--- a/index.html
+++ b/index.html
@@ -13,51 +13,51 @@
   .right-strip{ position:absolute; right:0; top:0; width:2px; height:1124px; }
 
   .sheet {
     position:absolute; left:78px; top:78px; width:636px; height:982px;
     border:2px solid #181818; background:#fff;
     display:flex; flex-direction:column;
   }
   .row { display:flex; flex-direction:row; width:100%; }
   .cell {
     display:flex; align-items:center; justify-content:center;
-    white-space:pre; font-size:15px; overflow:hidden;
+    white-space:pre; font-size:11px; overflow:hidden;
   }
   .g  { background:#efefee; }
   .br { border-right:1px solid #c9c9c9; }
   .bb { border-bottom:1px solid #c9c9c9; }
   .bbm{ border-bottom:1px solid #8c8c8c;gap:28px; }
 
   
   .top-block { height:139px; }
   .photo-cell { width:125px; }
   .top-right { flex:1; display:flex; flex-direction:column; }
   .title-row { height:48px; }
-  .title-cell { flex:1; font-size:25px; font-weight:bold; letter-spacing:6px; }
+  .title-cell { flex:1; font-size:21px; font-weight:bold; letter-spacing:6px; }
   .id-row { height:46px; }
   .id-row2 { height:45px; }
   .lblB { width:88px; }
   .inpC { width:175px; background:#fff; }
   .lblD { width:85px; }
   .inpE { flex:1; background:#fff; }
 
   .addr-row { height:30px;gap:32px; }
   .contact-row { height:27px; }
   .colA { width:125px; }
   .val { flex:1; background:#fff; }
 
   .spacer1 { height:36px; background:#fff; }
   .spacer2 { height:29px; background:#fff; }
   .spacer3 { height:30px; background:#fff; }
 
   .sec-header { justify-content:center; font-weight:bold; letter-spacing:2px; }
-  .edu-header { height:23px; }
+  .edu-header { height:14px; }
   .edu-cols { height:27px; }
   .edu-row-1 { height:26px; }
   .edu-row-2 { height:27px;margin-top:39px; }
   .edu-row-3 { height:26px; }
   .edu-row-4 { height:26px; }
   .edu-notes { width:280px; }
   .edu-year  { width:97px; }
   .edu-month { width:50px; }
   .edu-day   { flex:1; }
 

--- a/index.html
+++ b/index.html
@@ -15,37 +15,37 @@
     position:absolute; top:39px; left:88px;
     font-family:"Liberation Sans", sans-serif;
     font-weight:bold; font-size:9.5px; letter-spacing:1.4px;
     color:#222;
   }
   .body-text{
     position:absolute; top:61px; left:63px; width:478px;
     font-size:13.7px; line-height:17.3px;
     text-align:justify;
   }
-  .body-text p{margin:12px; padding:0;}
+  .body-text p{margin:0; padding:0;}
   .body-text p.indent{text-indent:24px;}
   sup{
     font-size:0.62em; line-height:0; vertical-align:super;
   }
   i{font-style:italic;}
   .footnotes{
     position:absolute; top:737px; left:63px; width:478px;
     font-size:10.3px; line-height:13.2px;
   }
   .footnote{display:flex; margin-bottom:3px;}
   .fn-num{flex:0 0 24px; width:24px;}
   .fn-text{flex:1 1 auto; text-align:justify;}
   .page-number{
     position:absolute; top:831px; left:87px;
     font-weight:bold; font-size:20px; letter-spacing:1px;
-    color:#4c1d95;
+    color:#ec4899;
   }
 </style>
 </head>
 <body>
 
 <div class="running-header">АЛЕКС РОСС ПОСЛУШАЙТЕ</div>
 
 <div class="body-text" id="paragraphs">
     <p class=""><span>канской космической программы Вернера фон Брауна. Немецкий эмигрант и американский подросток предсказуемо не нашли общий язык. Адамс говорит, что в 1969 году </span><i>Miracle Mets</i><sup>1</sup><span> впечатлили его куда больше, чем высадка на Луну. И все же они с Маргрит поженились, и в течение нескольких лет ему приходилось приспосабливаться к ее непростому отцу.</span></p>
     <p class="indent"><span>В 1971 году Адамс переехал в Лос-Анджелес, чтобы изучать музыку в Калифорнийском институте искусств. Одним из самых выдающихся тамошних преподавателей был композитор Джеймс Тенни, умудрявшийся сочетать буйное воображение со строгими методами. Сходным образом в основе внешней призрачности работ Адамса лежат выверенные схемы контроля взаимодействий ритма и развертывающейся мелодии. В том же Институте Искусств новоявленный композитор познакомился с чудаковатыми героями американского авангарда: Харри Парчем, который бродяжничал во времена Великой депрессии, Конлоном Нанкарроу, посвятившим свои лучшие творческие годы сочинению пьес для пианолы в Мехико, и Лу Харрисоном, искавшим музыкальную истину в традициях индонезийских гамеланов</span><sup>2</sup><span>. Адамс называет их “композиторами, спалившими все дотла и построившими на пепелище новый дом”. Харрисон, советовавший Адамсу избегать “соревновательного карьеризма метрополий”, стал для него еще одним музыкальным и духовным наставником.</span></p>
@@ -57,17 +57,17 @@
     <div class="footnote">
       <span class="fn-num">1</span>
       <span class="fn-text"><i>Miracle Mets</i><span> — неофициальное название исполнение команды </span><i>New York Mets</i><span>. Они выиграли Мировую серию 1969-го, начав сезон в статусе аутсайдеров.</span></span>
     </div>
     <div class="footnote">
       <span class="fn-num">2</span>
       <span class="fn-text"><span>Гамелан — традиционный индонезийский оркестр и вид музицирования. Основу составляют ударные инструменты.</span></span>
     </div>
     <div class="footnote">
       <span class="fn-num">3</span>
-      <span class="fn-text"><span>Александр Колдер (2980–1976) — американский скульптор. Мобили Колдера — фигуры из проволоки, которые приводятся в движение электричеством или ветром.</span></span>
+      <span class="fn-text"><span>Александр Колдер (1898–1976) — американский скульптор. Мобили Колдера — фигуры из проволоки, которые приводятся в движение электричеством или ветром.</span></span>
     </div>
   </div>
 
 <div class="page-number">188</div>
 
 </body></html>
...
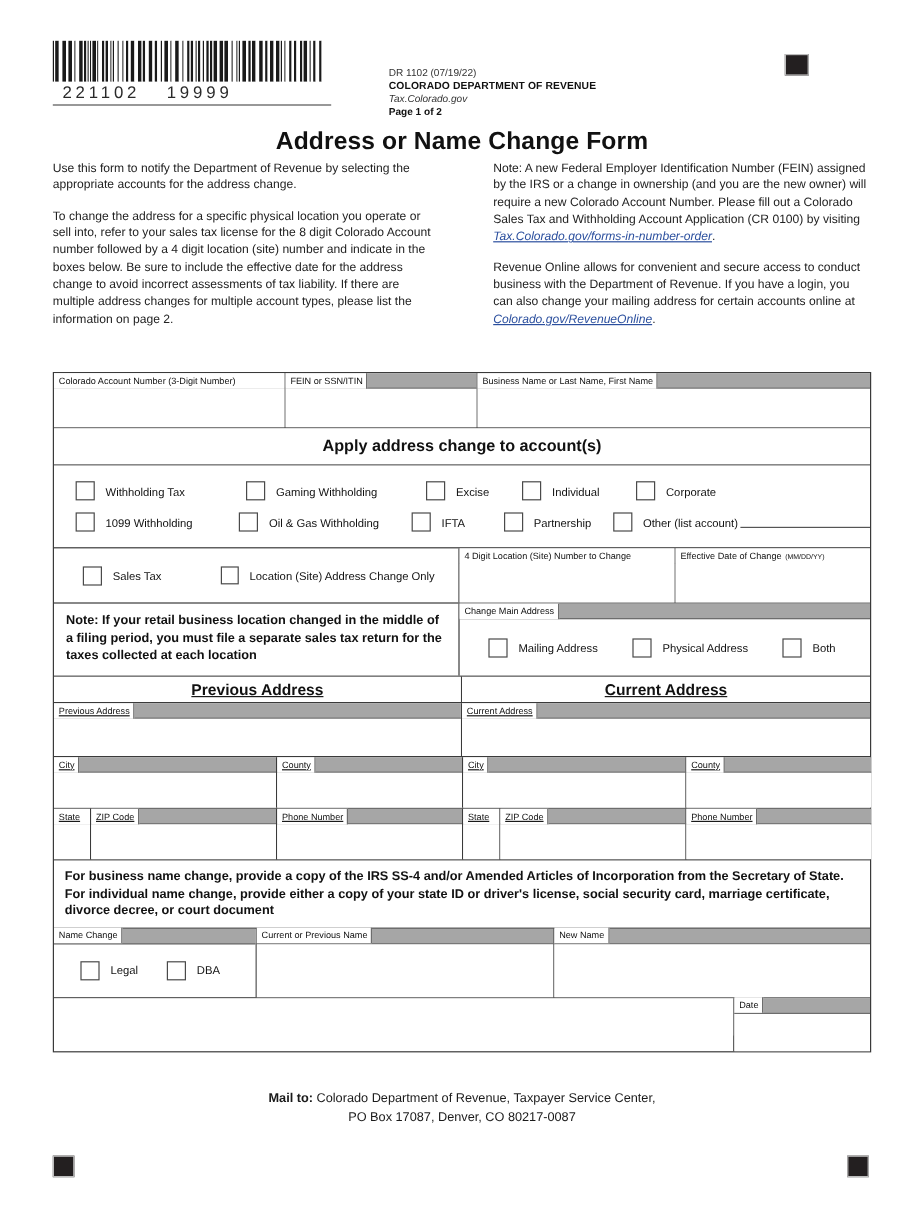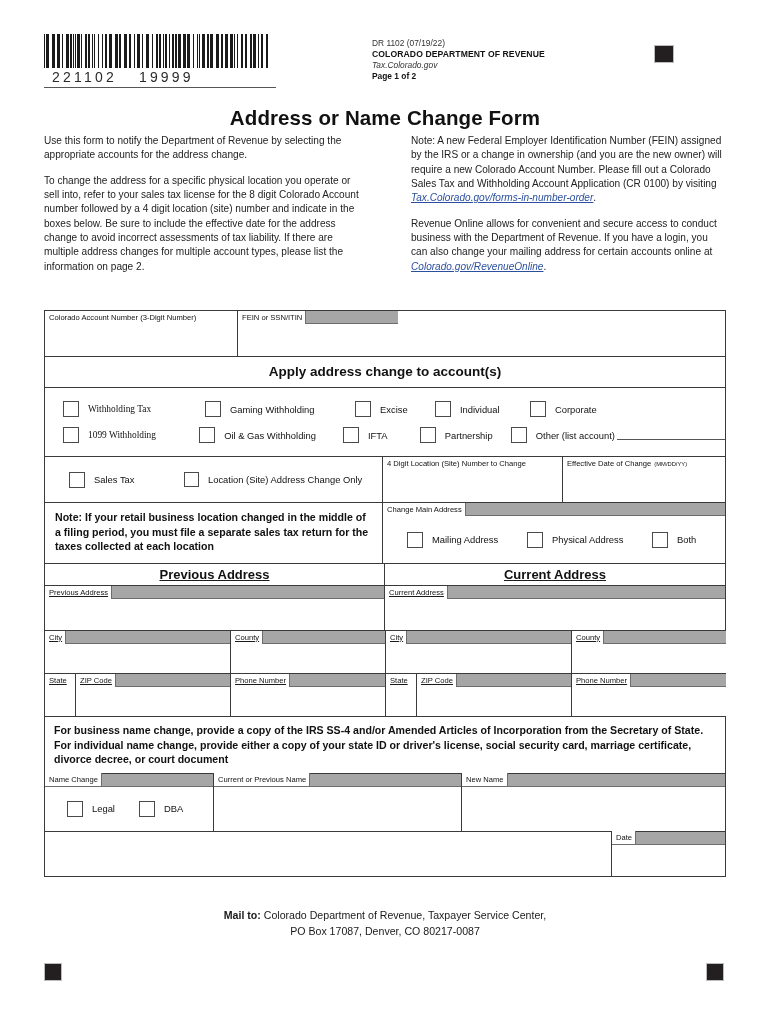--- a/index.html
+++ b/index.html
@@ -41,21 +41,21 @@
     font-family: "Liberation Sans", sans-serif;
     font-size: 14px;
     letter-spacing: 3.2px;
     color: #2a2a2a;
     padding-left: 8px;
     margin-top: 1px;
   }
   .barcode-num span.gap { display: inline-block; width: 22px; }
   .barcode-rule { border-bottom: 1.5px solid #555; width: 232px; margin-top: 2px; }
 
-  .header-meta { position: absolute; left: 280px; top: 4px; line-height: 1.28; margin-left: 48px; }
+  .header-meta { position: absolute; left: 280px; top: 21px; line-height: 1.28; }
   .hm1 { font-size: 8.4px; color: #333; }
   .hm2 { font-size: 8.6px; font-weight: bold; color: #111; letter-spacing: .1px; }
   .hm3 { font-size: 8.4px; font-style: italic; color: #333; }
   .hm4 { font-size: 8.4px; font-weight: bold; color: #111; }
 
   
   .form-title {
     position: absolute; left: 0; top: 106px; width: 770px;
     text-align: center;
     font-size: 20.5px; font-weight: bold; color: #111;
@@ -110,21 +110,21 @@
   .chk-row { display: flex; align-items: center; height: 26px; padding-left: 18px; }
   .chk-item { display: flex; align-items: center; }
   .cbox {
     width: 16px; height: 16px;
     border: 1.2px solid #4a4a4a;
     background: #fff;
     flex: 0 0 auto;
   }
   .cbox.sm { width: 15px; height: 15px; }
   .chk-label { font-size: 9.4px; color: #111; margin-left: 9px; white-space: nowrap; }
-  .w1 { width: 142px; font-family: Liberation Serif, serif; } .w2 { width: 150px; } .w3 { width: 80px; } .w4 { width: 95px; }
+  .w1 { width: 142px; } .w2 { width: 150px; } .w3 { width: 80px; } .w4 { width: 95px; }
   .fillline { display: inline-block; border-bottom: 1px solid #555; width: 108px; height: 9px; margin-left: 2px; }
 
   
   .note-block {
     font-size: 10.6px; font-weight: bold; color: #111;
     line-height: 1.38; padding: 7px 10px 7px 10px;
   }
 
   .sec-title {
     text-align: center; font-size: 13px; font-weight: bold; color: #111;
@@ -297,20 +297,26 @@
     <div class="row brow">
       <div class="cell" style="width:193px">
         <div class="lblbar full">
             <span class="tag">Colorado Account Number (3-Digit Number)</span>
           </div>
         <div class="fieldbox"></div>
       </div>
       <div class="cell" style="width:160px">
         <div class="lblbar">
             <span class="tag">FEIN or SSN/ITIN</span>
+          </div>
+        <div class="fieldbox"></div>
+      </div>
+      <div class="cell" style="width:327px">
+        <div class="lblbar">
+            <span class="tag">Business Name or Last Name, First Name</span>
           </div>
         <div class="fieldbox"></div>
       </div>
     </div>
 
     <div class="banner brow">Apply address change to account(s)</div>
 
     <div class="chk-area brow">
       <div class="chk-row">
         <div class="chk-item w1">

■ Problem requirements ■
Which lines above contain "sans"? Show each of them.

■ Result of the task ■
     font-family:"Liberation Sans", sans-serif;
     font-family: "Liberation Sans", sans-serif;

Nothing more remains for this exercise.